Resettable Monitors and Polling Intervals

The previous section explained that all monitors need to be registered. Their values are polled at regular intervals. These are called Polling Intervals. At Netflix a common configuration is to have two polling intervals:

  • A slow polling interval that runs every 60 seconds

  • A fast polling interval that runs every 10 seconds

Some policies determine the set of metrics (potentially aggregated using some function like sum or count) that will be sent to our backend. The fast polling interval will only send a very small number of metrics per machine (what we consider critical metrics) and usually all the metrics collected during the slow polling interval will be sent to a different set of backends.

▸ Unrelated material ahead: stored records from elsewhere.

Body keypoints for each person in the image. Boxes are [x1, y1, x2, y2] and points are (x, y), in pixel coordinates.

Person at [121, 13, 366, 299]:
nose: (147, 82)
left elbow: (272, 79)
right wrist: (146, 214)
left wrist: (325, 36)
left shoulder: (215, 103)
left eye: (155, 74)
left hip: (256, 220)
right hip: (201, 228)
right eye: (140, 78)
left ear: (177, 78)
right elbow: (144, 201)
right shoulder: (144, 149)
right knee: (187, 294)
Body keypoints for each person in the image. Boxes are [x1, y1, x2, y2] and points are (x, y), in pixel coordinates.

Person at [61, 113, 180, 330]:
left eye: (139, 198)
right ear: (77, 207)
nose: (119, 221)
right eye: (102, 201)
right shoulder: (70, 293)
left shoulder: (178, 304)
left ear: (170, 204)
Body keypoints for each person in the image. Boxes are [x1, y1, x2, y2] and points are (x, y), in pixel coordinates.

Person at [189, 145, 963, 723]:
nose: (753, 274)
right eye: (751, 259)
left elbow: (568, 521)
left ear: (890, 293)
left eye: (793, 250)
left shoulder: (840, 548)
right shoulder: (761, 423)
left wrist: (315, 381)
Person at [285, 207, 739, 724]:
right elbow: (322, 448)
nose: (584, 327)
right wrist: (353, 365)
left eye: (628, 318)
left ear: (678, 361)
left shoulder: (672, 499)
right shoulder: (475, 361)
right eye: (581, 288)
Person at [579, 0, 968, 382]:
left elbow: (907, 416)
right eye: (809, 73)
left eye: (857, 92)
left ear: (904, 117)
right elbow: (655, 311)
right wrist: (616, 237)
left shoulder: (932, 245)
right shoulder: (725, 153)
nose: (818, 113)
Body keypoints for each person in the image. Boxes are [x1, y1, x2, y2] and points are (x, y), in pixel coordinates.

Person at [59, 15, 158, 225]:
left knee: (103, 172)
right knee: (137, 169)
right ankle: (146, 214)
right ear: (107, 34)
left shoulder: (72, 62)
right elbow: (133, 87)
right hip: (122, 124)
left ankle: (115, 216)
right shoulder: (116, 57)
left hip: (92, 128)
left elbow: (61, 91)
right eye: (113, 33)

Note that some Monitors should reset their values when they are polled. For example a MaxGauge should report the maximum value that was recorded since the last time it was polled. In the case of multiple pollers (a slow and a fast one) each will get a different value. The system property servo.pollers is used for this purpose. It tells servo how many pollers will be used and their frequency. For example: -Dservo.pollers=60000,10000 tells servo that there will be two pollers: poller at index 0 will run once a minute (60,000 ms) and poller at index 1 will run every 10 seconds.